- [Data records]:
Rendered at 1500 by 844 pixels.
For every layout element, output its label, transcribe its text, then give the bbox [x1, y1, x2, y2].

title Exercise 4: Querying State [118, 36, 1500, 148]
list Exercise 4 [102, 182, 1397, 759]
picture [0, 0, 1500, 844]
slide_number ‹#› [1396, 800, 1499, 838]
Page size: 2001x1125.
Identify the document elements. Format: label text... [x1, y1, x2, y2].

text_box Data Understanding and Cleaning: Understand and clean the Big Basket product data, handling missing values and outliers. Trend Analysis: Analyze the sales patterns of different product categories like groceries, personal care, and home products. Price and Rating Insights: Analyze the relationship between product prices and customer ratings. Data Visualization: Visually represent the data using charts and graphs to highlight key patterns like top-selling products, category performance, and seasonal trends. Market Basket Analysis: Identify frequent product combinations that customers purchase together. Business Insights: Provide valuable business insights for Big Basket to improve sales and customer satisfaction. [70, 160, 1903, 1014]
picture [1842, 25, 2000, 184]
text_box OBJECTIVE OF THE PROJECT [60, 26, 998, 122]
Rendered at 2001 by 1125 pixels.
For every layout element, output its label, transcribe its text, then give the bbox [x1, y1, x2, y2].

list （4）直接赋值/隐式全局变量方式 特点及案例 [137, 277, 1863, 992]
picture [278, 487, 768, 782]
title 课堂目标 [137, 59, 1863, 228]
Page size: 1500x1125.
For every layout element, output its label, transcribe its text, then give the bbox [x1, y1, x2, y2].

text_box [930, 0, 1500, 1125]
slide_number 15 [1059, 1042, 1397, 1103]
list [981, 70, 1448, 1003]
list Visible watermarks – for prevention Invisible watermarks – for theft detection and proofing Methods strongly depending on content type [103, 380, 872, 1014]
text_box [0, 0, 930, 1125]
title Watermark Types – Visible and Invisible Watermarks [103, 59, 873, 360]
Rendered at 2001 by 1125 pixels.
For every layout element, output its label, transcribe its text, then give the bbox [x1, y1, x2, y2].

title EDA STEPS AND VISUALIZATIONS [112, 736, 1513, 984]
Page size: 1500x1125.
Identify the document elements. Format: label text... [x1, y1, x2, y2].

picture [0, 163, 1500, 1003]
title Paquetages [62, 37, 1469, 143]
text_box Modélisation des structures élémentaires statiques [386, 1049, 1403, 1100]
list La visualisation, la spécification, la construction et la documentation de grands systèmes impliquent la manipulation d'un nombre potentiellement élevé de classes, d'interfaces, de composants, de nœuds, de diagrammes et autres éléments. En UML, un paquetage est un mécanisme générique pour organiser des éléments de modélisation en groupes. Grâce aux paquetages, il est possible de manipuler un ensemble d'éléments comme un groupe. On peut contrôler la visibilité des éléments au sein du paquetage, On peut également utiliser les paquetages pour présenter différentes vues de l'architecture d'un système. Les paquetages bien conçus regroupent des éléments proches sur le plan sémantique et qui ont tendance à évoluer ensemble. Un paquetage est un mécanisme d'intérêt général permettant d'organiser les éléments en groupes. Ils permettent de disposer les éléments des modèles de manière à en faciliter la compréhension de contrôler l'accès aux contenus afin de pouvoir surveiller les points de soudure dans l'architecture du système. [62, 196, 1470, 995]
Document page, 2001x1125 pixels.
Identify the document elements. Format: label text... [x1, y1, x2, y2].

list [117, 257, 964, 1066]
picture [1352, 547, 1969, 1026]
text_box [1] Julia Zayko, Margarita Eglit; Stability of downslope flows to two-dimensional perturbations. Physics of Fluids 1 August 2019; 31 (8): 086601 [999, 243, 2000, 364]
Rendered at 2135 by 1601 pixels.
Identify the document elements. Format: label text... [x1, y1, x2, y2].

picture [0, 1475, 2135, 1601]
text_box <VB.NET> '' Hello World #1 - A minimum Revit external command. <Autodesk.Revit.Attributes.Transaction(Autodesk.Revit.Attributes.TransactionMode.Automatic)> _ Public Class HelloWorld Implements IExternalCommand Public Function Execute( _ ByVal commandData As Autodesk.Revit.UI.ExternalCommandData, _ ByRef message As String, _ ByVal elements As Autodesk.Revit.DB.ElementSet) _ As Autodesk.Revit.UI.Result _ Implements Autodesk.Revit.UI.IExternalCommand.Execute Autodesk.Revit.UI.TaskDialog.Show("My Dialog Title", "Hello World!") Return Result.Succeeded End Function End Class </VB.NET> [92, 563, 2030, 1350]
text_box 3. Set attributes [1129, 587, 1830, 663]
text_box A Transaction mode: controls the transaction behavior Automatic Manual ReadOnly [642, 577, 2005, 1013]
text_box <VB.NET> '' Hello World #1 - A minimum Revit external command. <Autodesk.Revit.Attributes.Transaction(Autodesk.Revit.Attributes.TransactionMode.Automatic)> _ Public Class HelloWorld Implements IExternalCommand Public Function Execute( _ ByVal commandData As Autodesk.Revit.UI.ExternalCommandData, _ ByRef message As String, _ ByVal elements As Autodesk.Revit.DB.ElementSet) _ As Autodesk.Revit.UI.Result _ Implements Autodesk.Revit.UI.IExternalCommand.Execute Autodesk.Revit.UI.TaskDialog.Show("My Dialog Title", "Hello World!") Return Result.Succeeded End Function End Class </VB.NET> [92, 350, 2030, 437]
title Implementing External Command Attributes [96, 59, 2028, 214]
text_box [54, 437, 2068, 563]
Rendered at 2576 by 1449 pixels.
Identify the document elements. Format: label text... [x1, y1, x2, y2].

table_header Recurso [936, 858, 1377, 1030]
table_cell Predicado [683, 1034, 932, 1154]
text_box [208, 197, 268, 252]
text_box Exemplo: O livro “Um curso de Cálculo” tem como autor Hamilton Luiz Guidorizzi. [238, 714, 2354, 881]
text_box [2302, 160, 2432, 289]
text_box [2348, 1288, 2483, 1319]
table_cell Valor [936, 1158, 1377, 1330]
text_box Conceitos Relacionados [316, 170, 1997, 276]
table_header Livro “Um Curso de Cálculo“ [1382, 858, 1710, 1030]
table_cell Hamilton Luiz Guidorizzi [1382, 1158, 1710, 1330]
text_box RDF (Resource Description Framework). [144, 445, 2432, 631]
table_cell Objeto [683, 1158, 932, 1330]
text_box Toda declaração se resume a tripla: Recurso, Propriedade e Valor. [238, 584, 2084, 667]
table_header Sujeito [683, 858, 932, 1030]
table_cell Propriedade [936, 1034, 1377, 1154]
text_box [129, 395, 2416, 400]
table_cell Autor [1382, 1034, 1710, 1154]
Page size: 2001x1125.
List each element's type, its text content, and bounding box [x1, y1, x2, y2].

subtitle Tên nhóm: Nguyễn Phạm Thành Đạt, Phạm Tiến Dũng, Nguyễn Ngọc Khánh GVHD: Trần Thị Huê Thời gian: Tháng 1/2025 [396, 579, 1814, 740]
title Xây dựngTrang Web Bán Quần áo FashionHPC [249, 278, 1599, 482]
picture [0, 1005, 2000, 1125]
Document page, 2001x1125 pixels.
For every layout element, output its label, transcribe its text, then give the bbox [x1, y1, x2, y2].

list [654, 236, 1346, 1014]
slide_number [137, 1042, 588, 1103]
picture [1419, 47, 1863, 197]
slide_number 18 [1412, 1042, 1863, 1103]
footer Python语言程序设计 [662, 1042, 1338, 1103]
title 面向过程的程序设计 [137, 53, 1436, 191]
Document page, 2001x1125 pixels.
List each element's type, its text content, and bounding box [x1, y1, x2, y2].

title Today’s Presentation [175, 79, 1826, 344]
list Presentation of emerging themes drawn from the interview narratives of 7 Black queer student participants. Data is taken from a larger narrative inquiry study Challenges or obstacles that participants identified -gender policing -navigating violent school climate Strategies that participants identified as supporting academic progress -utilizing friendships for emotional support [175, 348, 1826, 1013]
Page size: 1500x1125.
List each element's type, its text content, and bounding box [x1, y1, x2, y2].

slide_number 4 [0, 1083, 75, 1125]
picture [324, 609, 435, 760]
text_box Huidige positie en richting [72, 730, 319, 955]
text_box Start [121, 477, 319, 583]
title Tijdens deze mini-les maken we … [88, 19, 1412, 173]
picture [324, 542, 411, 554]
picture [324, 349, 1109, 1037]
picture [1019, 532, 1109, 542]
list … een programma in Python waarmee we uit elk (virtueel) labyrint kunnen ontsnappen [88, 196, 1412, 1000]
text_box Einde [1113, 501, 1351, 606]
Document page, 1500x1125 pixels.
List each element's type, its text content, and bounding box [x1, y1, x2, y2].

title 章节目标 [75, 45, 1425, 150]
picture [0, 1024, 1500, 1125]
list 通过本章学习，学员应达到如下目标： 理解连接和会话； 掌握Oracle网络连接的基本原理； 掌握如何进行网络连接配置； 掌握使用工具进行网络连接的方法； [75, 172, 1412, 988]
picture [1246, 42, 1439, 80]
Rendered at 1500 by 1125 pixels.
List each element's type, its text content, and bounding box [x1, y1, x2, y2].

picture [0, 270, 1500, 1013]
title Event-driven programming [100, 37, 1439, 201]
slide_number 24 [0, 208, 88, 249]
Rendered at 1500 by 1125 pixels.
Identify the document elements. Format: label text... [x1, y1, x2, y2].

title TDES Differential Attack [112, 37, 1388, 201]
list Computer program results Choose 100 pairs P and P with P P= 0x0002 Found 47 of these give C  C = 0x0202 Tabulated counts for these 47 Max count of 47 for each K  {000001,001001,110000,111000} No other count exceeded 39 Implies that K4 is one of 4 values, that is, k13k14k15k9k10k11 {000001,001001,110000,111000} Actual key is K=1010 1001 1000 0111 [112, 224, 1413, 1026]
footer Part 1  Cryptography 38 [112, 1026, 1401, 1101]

- [What to work on]: When the word "Rendered" shows up in a line of the entries, pull that line out.

- [Exercise result]:
Rendered at 1500 by 844 pixels.
Rendered at 2001 by 1125 pixels.
Rendered at 2001 by 1125 pixels.
Rendered at 2135 by 1601 pixels.
Rendered at 2576 by 1449 pixels.
Rendered at 1500 by 1125 pixels.
Rendered at 1500 by 1125 pixels.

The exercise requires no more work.